[Collected data]
»»

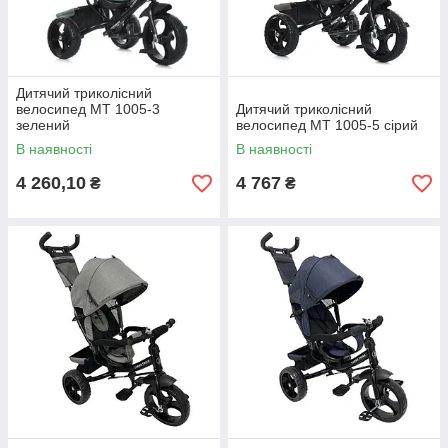
Дитячий триколісний
велосипед MT 1005-3
Дитячий триколісний
зелений
велосипед MT 1005-5 сірий
В наявності
В наявності
4 260,10
4 767
₴
₴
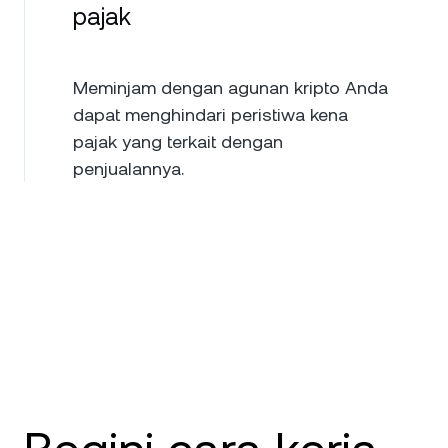
pajak
Meminjam dengan agunan kripto Anda
dapat menghindari peristiwa kena
pajak yang terkait dengan
penjualannya.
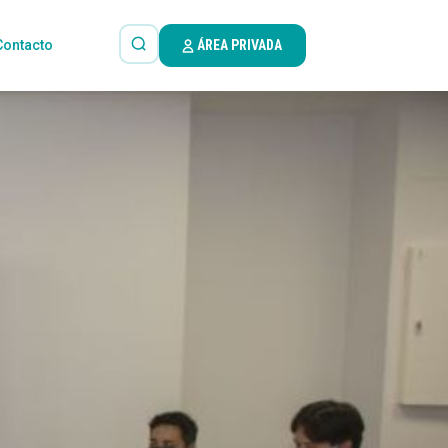
Contacto
ÁREA PRIVADA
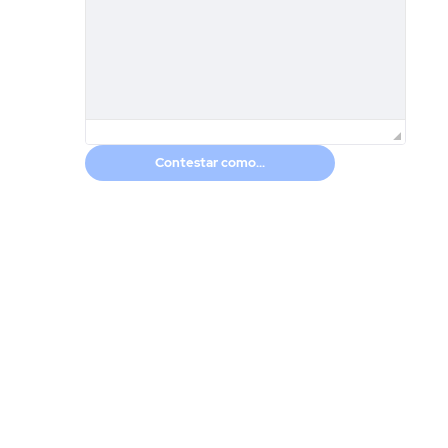
Contestar como...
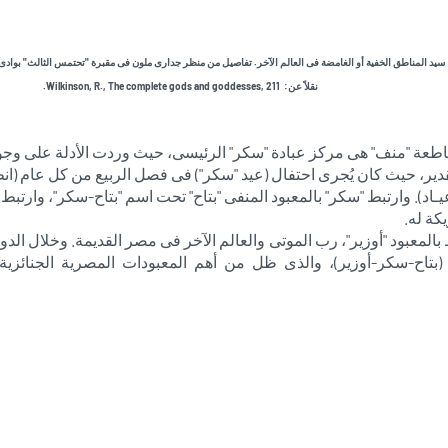
سيد المناطق الخفية أو الغامضة فى العالم الآخر. تفاصيل من منظر جدارى ملون فى مقبرة "تحتمس الثالث" بوادى ا
نقلاً عن: Wilkinson, R., The complete gods and goddesses, 211.
طعة "منف" هى مركز عبادة "سكر" الرئيسى، حيث وردت الأدلة على وجود
دير، حيث كان يُجرى احتفال (عيد "سكر") فى فصل الربيع من كل عام (انظ
عيـاد). وارتبط "سكر" بالمعبود المنفى "بتاح" تحت اسم "بتاح-سكر"، وارتب
ة له.
المعبود "أوزير"، رب الموتى والعالم الآخر فى مصر القديمة. وخلال الدول
بتاح-سكر-أوزير)، والذى ظل من أهم المعبودات المصرية الجنائزية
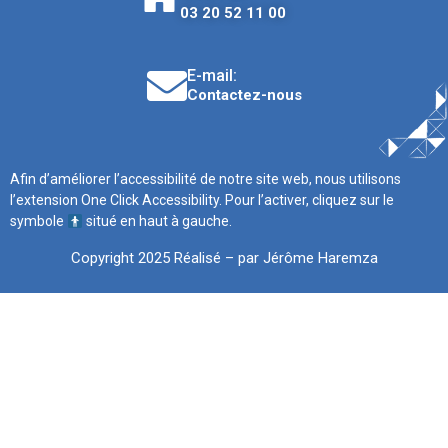
03 20 52 11 00
E-mail:
Contactez-nous
Afin d’améliorer l’accessibilité de notre site web, nous utilisons
l’extension One Click Accessibility. Pour l’activer, cliquez sur le
symbole
situé en haut à gauche.
Copyright 2025 Réalisé – par Jérôme Haremza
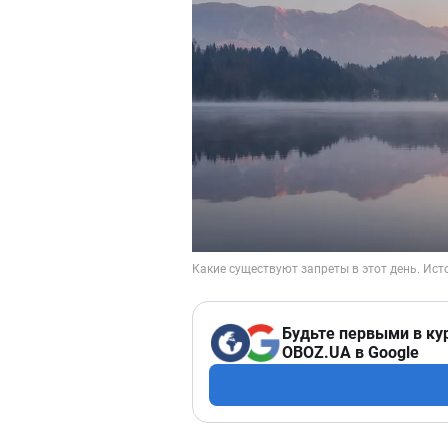
Будьте первыми в ку
OBOZ.UA в Google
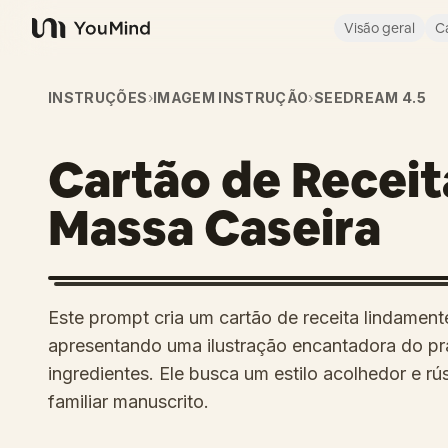
Visão geral
C
YouMind
INSTRUÇÕES
›
IMAGEM INSTRUÇÃO
›
SEEDREAM 4.5
Cartão de Receit
Massa Caseira
Este prompt cria um cartão de receita lindament
apresentando uma ilustração encantadora do pra
ingredientes. Ele busca um estilo acolhedor e rús
familiar manuscrito.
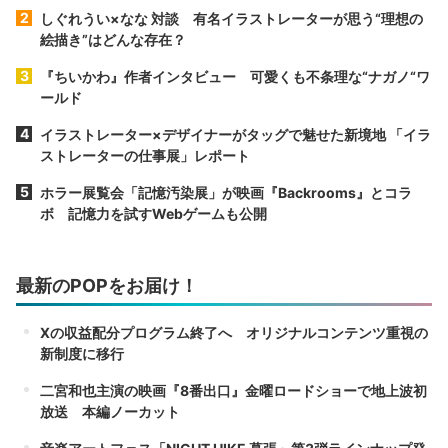
しぐれうい×なな 対談 有名イラストレーターが思う“理想の
絵描き”はどんな存在？
『ちいかわ』作者インタビュー 可愛くも不条理な“ナガノ“ワ
ールド
イラストレーター×デザイナーがタッグで魅せた新境地 「イラ
ストレーターの仕事展」レポート
ホラー展覧会「記憶汚染展」が映画『Backrooms』とコラ
ボ 記憶力を試すWebゲームも公開
最新のPOPをお届け！
Xの収益配分プログラム終了へ オリジナルコンテンツ重視の
新制度に移行
二宮和也主演の映画『8番出口』金曜ロードショーで地上波初
放送 本編ノーカット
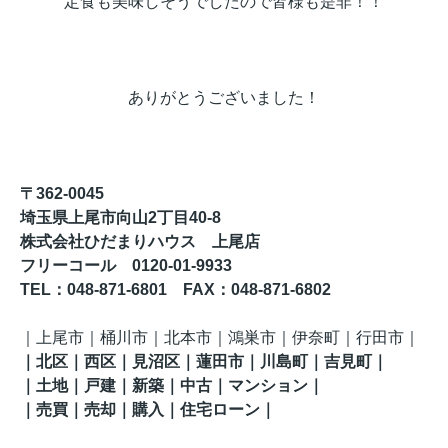
定食も美味しそうでしたので皆様も是非！！
ありがとうございました！
〒362-0045
埼玉県上尾市向山2丁目40-8
株式会社ひだまりハウス 上尾店
フリーコール 0120-01-9933
TEL
：048-871-6801
FAX
：
048-871-6802
｜
上尾市｜桶川市｜北本市｜鴻巣市｜伊奈町
｜行田市
｜
｜
北区
｜西区｜見沼区
｜蓮田市
｜川島町
｜吉見町
｜
｜土地｜戸建｜新築｜中古｜マンション｜
｜売買｜売却｜購入｜住宅ローン｜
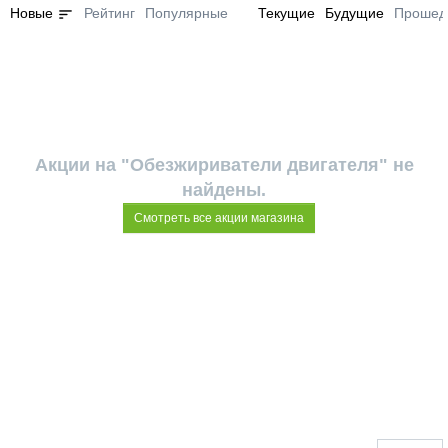
sort
Новые
Рейтинг
Популярные
Текущие
Будущие
Прошед
Акции на "Обезжириватели двигателя" не
найдены.
Смотреть все акции магазина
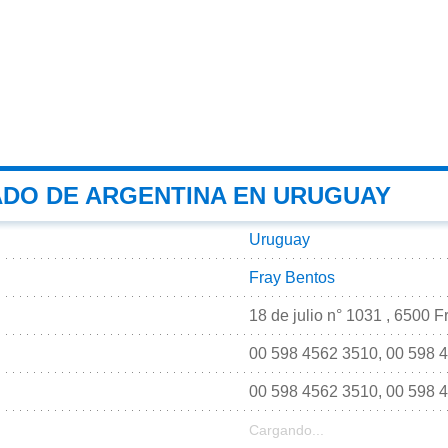
DO DE ARGENTINA EN URUGUAY
Uruguay
Fray Bentos
18 de julio n° 1031 , 6500 
00 598 4562 3510, 00 598 
00 598 4562 3510, 00 598 
Cargando...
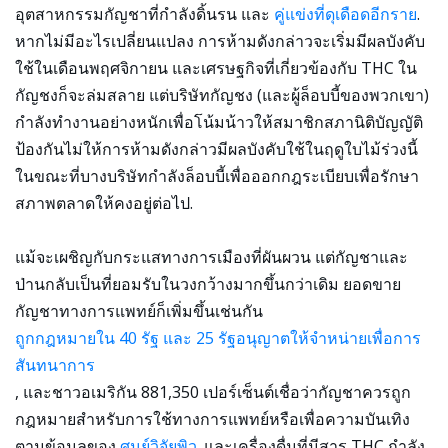
อุตสาหกรรมกัญชาที่กำลังดิ้นรน และ
คู่แข่งที่ดุเดือดอีกราย
.
หากไม่มีอะไรเปลี่ยนแปลง การห้ามดังกล่าวจะเริ่มมีผลบังคับ
ใช้ในเดือนพฤศจิกายน และเศรษฐกิจที่เกี่ยวข้องกับ THC ใน
กัญชงก็จะล่มสลาย แต่บริษัทกัญชง (และผู้ล็อบบี้ของพวกเขา)
กำลังทำงานอย่างหนักเพื่อโน้มน้าวให้สมาชิกสภานิติบัญญัติ
ป้องกันไม่ให้การห้ามดังกล่าวมีผลบังคับใช้ในฤดูใบไม้ร่วงนี้
ในขณะที่บางบริษัทกำลังล็อบบี้เพื่อออกกฎระเบียบเพื่อรักษา
สภาพตลาดให้คงอยู่ต่อไป.
แม้จะเผชิญกับกระแสทางการเมืองที่ผันผวน แต่กัญชาและ
ป่านกลับเป็นที่ยอมรับในวงกว้างมากขึ้นกว่าเดิม ยอดขาย
กัญชาทางการแพทย์ก็เพิ่มขึ้นเช่นกัน
ถูกกฎหมายใน 40 รัฐ และ 25 รัฐอนุญาตให้จำหน่ายเพื่อการ
สันทนาการ
, และชาวอเมริกัน 881,350 เปอร์เซ็นต์เชื่อว่ากัญชาควรถูก
กฎหมายสำหรับการใช้ทางการแพทย์หรือเพื่อความบันเทิง
ตามข้อมูลของ
ศูนย์วิจัยพิว
. และเครื่องดื่มที่มีสาร THC กำลัง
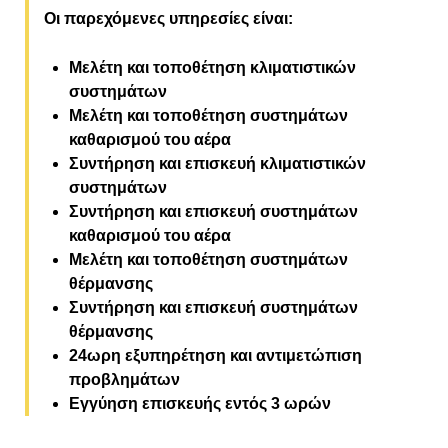
Οι παρεχόμενες υπηρεσίες είναι:
Μελέτη και τοποθέτηση κλιματιστικών
συστημάτων
Μελέτη και τοποθέτηση συστημάτων
καθαρισμού του αέρα
Συντήρηση και επισκευή κλιματιστικών
συστημάτων
Συντήρηση και επισκευή συστημάτων
καθαρισμού του αέρα
Μελέτη και τοποθέτηση συστημάτων
θέρμανσης
Συντήρηση και επισκευή συστημάτων
θέρμανσης
24ωρη εξυπηρέτηση και αντιμετώπιση
προβλημάτων
Εγγύηση επισκευής εντός 3 ωρών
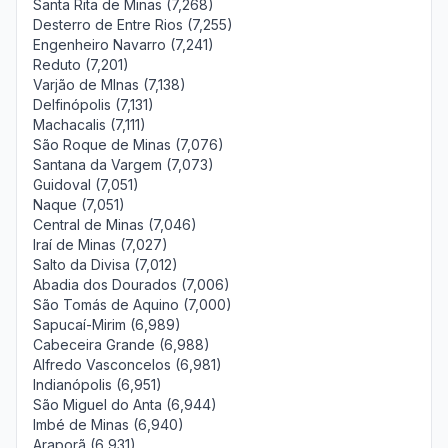
Santa Rita de Minas (7,268)
Desterro de Entre Rios (7,255)
Engenheiro Navarro (7,241)
Reduto (7,201)
Varjão de MInas (7,138)
Delfinópolis (7,131)
Machacalis (7,111)
São Roque de Minas (7,076)
Santana da Vargem (7,073)
Guidoval (7,051)
Naque (7,051)
Central de Minas (7,046)
Iraí de Minas (7,027)
Salto da Divisa (7,012)
Abadia dos Dourados (7,006)
São Tomás de Aquino (7,000)
Sapucaí-Mirim (6,989)
Cabeceira Grande (6,988)
Alfredo Vasconcelos (6,981)
Indianópolis (6,951)
São Miguel do Anta (6,944)
Imbé de Minas (6,940)
Araporã (6,931)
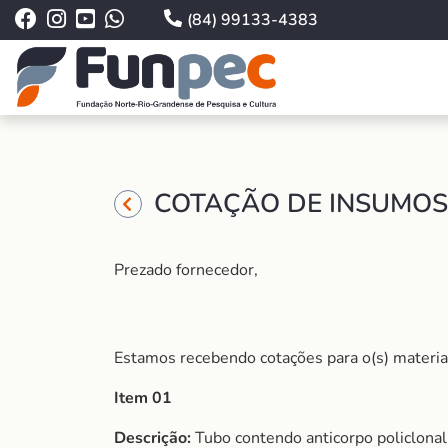
(84) 99133-4383
COTAÇÃO DE INSUMOS 
Prezado fornecedor,
Estamos recebendo cotações para o(s) material
Item 01
Descrição:
Tubo contendo anticorpo policlonal 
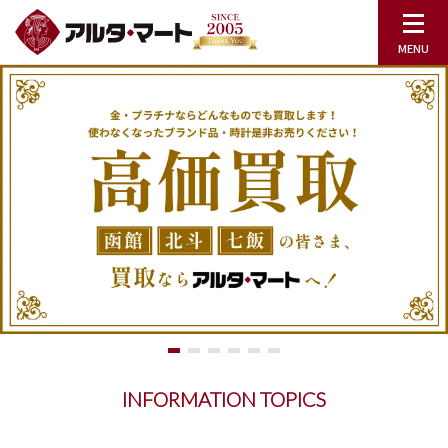
INFORMATION TOPICS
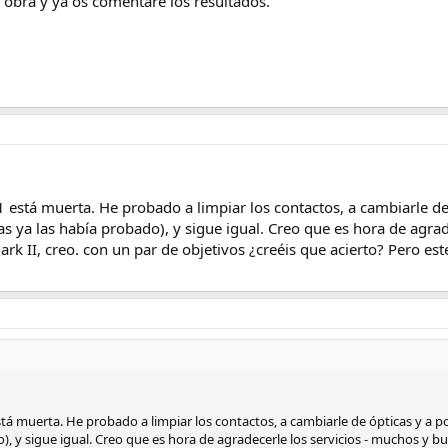
obra y ya os comentaré los resultados.
stá muerta. He probado a limpiar los contactos, a cambiarle de ó
as ya las había probado), y sigue igual. Creo que es hora de agra
rk II, creo. con un par de objetivos ¿creéis que acierto? Pero es
 muerta. He probado a limpiar los contactos, a cambiarle de ópticas y a pone
), y sigue igual. Creo que es hora de agradecerle los servicios - muchos y b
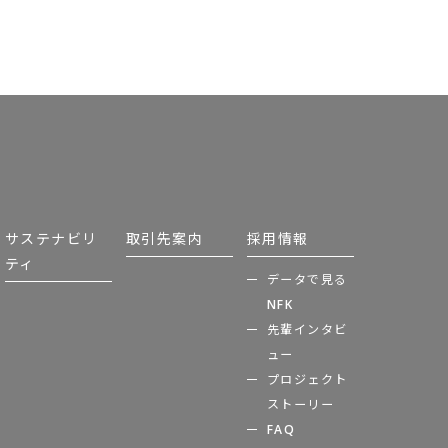
サステナビリ
取引先案内
採用情報
ティ
データで見る
NFK
先輩インタビ
ュー
プロジェクト
ストーリー
FAQ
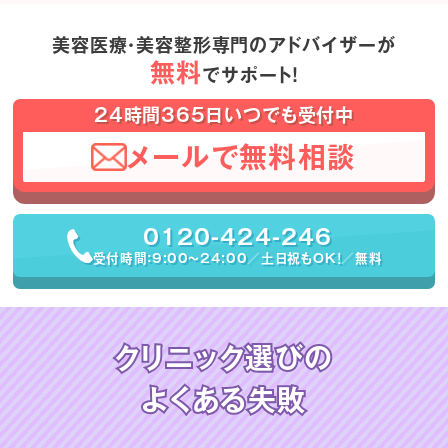
美容医療・美容整形専門のアドバイザーが
無料
でサポート！
24時間365日いつでも受付中
メールで無料相談
0120-424-246
受付時間：9:00〜24:00／土日祝もOK！／無料
クリニック選びの
よくある失敗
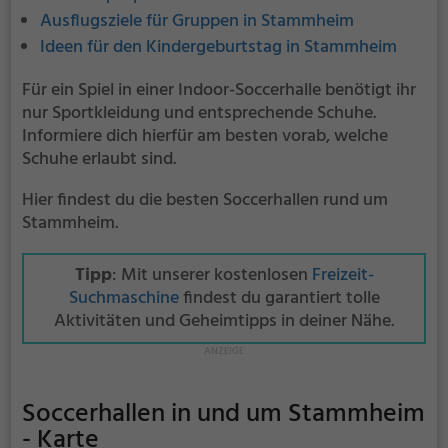
Ausflugsziele für Gruppen in Stammheim
Ideen für den Kindergeburtstag in Stammheim
Für ein Spiel in einer Indoor-Soccerhalle benötigt ihr
nur Sportkleidung und entsprechende Schuhe.
Informiere dich hierfür am besten vorab, welche
Schuhe erlaubt sind.
Hier findest du die besten Soccerhallen rund um
Stammheim.
Tipp
: Mit unserer kostenlosen
Freizeit-
Suchmaschine
findest du garantiert tolle
Aktivitäten und Geheimtipps in deiner Nähe.
Soccerhallen in und um Stammheim
- Karte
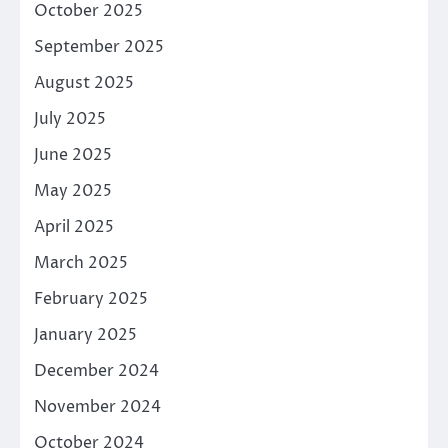
October 2025
September 2025
August 2025
July 2025
June 2025
May 2025
April 2025
March 2025
February 2025
January 2025
December 2024
November 2024
October 2024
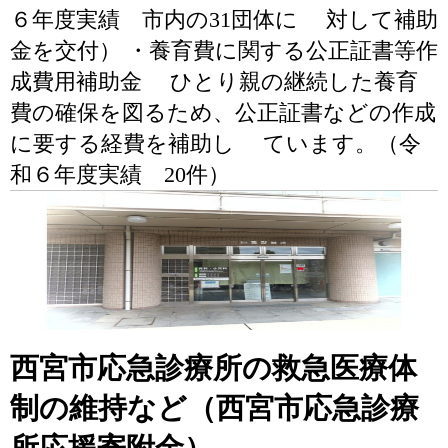
６年度実績 市内の31団体に 対して補助
金を交付） ・養育費に関する公正証書等作
成費用補助金 ひとり親の継続した養育
費の確保を図るため、公正証書などの作成
に要する経費を補助し ています。（令
和６年度実績 20件）
西宮市応急診療所の救急医療体
制の維持など（西宮市応急診療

««

• [Work instructions] Some lines above hold the word "Stammheim". Copy all of them.

• [Output of the task]
Ausflugsziele für Gruppen in Stammheim
Ideen für den Kindergeburtstag in Stammheim
Stammheim.
Soccerhallen in und um Stammheim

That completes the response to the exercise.